Mr. Trump is sure that the U.S. employers hire foreign workers to save money, as having higher-paid Americans could be much more expensive. Under his executive order, the employers must assure the arriving employees are more skilled and best-paid immigrant workers.

Such intents to restrict immigration for sure can hurt some of the biggest users of the H-1B program — the outsourcing companies, which invite thousands of immigrants each year on lower salaries.
It will also hurt start-ups and smaller firms with a relatively small money turnover to compete on wages.
Last month the Trump administration said about reducing the number of eligible foreign entrepreneurs to move to the United States to start business.

Thus, now it is obvious to say the business area is driven by immigration. This have become the reason for other countries to try to attract foreign engineers and entrepreneurs who might rely on the American H-1B visa program.

For example, this June Canada introduced a new visa program that makes it easier for companies to recruit foreign specialists, which promises to approve two-year visas in less than two weeks.

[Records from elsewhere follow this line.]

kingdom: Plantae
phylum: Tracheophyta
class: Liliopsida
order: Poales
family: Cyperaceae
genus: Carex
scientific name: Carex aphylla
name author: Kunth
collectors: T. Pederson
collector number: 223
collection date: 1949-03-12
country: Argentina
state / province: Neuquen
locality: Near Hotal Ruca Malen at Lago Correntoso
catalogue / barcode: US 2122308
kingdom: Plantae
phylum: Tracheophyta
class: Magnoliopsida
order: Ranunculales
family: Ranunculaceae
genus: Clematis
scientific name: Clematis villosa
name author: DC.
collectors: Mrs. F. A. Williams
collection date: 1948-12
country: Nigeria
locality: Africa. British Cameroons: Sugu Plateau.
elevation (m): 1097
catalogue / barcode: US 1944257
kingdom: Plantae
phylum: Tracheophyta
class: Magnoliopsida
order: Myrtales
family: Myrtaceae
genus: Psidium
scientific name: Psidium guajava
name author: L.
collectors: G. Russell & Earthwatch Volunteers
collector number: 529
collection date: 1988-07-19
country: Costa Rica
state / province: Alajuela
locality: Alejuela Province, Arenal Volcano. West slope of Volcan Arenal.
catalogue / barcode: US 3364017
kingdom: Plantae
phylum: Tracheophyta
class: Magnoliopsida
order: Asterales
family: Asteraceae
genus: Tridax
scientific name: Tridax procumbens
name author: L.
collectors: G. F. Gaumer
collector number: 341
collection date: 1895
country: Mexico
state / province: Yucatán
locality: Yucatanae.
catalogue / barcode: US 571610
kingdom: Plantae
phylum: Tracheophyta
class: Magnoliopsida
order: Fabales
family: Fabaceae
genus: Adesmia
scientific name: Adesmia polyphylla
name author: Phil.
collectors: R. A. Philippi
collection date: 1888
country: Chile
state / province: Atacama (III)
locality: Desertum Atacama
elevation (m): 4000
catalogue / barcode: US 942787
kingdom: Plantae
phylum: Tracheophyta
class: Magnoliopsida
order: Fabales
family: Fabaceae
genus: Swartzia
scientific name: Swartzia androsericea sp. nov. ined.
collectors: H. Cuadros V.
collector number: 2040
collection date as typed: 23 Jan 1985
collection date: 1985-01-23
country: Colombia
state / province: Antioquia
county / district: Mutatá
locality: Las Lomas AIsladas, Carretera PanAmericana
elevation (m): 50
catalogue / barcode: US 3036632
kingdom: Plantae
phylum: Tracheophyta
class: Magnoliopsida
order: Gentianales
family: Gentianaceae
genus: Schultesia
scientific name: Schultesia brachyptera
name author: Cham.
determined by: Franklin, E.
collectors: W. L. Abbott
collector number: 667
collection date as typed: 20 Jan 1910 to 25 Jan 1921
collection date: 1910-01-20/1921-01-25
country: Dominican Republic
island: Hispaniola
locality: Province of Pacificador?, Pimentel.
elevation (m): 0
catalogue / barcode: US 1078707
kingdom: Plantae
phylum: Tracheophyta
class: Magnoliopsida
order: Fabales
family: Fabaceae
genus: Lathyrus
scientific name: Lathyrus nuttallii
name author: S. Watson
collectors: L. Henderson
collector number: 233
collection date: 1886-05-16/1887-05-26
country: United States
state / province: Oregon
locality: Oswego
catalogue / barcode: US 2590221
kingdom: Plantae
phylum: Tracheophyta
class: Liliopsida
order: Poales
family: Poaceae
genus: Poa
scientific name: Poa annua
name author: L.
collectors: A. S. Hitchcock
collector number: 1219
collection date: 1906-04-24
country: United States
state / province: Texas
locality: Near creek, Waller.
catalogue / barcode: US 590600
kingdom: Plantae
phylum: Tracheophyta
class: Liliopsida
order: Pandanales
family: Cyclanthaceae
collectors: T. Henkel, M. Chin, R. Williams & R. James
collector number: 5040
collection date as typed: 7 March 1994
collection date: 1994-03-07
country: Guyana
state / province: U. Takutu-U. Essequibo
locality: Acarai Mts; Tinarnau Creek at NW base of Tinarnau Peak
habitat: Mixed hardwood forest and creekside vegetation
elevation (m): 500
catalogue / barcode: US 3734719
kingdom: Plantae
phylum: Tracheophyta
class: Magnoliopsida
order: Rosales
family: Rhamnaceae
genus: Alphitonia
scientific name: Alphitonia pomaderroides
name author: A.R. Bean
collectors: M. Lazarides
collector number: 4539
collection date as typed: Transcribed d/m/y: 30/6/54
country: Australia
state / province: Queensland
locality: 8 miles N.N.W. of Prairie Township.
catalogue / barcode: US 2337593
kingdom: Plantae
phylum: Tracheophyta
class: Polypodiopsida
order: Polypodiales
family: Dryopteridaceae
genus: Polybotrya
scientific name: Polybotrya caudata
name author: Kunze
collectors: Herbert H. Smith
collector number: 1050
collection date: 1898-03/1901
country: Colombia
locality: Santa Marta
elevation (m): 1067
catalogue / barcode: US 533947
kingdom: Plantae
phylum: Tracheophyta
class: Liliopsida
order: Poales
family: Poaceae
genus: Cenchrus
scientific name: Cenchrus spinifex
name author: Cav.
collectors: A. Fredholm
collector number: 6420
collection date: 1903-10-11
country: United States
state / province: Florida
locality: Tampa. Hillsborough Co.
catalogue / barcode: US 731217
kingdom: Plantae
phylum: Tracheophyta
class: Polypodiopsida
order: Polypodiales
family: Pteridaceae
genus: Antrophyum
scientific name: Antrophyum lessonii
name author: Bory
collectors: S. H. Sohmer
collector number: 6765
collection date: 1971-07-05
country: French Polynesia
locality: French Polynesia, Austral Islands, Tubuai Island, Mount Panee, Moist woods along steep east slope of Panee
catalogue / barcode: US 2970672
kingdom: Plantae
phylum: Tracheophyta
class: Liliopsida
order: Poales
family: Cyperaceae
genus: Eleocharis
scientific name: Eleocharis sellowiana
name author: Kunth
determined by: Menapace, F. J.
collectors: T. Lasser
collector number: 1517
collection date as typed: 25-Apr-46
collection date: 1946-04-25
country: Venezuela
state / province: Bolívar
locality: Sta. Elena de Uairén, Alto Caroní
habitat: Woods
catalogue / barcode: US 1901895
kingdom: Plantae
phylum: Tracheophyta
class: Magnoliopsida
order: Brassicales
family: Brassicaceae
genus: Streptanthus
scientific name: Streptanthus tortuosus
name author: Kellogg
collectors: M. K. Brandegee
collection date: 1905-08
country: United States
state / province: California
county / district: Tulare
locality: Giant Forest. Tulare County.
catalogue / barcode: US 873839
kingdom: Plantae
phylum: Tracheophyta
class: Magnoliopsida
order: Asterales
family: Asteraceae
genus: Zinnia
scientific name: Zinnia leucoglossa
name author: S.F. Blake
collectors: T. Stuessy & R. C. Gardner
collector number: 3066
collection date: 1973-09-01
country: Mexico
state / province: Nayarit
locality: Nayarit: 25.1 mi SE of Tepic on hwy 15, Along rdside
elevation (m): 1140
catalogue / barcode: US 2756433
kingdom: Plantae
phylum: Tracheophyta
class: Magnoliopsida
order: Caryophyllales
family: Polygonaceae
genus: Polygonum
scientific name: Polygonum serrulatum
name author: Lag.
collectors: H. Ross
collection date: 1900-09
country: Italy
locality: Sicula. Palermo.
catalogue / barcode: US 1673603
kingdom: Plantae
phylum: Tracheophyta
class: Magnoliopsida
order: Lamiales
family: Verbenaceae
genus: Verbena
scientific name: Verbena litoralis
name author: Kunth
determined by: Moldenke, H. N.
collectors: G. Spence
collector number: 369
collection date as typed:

Moreover, it has no any limit in the number of applicants available, which is pretty good compared to difficulties in receiving H1-B visa.
“Canada is seizing its moment,” said Navdeep Singh Bains, the country’s federal minister of innovation, science and economic development. “We’re open to trade and people.”

Another surprising example is the President of France, Emmanuel Macron, who said: “To all scientists, engineers, entrepreneurs, responsible citizens who were disappointed by the decision of the president of the United States, I want to say that they will find in France a second home.”